Medical passed on November 6, 2012, and recreational on December 15, 2016.
Did the state of Massachusetts add any benefits to veterans as part of its legalization programs? Anything such as free medication or free authorizations for vets programs?
None that I’m aware of, but we have always helped veterans with free meds and FECO [full extract cannabis oil], along with passing on donated lights, nutrients, clones, and seeds. We just recently teamed up with Dr. Marion McNabb from The Cannabis Center of Excellence and Gibby’s Garden [who] launched the first Massachusetts Veterans Cannabis Access Research Project. Veterans can enroll and complete a baseline survey and have the opportunity (only 450 qualifying veterans) can receive two 1/8 ounces of flower, two pre-rolls, and a 15 ml of tincture for only $2.
Where do you see Patriots Helping Vets in 2032?

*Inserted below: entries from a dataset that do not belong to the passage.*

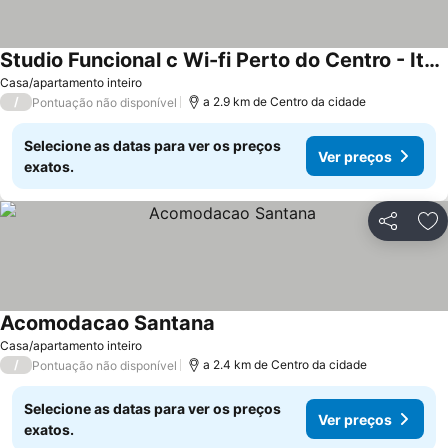
Studio Funcional c Wi-fi Perto do Centro - Itabuna
Casa/apartamento inteiro
/
a 2.9 km de Centro da cidade
Pontuação não disponível
Selecione as datas para ver os preços
Ver preços
exatos.
Partilhar
Ad
Acomodacao Santana
Casa/apartamento inteiro
/
a 2.4 km de Centro da cidade
Pontuação não disponível
Selecione as datas para ver os preços
Ver preços
exatos.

Hopefully we will be legally helping every veteran from every state to grow their own meds. We want to eventually have co-ops across the nation that covers operating expenses [and] then donate the balance of harvest to local veterans [who] can’t grow or afford to buy this wonderful medicine. Become more involved with the lobbying of the right for every veteran to grow their own meds at home. I truly believe that if a state only allows sales but not home grows then that’s just fucking taxation. Community cannabis gardens [should be allowed] across the country with classes and workshops all for free to veterans—they’ve paid too much already to be charged a penny.
What is your all-time favorite strain of cannabis?
Maui Waui, aka Maui Wowie, is by far my most beneficial strain.
Any mentors you would like to praise or give thanks to?
Dr. Howard Irwin for bringing my soil game to a whole new level with using natural local resources. Harold and Keith for showing me what this wonderful plant was really about. They taught me instead of growing a ton.